American Medical Biographies/Wright, Joseph Jefferson Burr

Wright, Joseph Jefferson Burr (1801–1878)

Brevet Brigadier General Joseph Jefferson Burr Wright was born in Wilkesbarre, Pennsylvania, where his parents had long lived, in May, 1801. He received the degree of A. B. from Washington College, Pa., in 1821 and M. D. from the University of Pennsylvania in 1825. Subsequently Jefferson Medical College conferred on him an honorary M. D. in 1836. After practising medicine in his native town until 1833 he entered the Army as assistant surgeon and during the first ten years of his service was stationed at many posts on the frontiers, participating in the operations against the Seminole Indians in Florida, 1841–42, and finally becoming attached to General Zachary Taylor's "army of occupation" in 1846. He was present at the battles of Palo Alto, and Resaca de la Palma, and received special commendation from his commanding officer for efficiency and zeal in the performance of his duties; next he had charge of the general hospital at Matamoras and in the campaign from Vera Cruz to Mexico City he was medical purveyor to the army. Following the Mexican War Surgeon Wright was on the staff of Major General Worth with headquarters at San Antonio, Texas and there he had charge during an epidemic of Asiatic Cholera of great severity. During the Civil War while on the staffs of Generals McClellan and Rosecrans Surgeon Wright participated in some of the engagements in West Virginia and then served as medical director, department of Missouri, under General Halleck. He attained the rank of colonel and brevet brigadier general in 1865 and was retired in December, 1876. He died at his residence in Carlisle, Pennsylvania, May 14, 1878.

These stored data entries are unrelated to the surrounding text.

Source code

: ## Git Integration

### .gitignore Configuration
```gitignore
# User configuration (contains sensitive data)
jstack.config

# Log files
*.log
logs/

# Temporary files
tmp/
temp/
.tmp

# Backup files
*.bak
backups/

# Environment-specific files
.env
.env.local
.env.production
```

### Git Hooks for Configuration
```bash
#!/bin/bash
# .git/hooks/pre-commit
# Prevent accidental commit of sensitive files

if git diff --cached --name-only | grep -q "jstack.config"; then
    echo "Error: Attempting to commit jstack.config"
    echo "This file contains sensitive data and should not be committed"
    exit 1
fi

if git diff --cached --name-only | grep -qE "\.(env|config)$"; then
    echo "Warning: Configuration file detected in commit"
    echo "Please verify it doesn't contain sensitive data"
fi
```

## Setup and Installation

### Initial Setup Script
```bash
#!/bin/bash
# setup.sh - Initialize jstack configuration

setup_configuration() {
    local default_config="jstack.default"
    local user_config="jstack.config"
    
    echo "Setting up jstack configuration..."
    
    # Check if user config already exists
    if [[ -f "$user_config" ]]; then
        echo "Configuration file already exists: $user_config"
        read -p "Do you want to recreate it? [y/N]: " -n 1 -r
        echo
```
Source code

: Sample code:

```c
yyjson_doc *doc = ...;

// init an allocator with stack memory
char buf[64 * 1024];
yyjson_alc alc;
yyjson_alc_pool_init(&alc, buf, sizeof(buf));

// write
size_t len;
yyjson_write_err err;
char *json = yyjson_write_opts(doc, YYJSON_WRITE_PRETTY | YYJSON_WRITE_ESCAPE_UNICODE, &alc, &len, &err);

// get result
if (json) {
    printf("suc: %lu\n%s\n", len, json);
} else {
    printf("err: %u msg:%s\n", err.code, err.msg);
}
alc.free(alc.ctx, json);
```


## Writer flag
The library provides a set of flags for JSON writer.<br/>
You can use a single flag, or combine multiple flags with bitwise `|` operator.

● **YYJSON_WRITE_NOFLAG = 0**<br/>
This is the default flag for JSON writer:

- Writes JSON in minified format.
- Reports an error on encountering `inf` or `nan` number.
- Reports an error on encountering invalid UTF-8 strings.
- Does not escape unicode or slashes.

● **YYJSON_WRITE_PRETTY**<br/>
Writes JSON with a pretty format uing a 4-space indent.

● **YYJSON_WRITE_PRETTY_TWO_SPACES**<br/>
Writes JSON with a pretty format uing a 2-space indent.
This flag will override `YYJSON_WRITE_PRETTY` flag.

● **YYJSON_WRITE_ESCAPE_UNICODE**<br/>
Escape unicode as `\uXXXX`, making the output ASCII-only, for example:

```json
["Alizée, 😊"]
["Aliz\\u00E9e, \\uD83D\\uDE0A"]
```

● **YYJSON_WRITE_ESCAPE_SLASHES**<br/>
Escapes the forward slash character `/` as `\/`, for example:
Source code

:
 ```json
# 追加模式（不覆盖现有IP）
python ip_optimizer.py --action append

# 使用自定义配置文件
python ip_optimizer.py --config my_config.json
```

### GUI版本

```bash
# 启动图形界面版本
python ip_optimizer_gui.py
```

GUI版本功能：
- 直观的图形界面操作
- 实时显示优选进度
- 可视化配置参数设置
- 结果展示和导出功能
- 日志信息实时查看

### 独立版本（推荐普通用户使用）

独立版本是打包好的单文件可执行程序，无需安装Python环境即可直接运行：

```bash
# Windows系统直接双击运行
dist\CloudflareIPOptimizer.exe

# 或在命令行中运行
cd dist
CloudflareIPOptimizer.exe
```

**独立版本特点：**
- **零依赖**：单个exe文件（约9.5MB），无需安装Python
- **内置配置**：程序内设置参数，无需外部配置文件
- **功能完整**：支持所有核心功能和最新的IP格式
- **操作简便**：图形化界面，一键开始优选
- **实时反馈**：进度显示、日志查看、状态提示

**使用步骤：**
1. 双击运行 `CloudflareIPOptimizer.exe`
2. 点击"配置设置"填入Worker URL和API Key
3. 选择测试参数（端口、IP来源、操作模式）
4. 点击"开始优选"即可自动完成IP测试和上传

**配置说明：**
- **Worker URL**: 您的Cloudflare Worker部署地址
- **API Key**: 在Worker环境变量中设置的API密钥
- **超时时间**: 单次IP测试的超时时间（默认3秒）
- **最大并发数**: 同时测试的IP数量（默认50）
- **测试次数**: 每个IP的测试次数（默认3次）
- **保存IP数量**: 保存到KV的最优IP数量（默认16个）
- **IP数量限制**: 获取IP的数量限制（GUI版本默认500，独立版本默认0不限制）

General Wright was a man of true soldierly instincts, never permitting personal consideration to interfere with the discharge of duty, and of high professional skill; he was most fair and honorable in all his dealings and had many friends.

He was among the first to use and recommend sulphate of quinine in large doses during the remission in the treatment of malaria. He published articles in Southern Medical Reports.

Med. Rec., N. Y., 1878, vol. xiii, p. 480.
Appleton's Cyclop. of Amer. Biog., N. Y., 1889.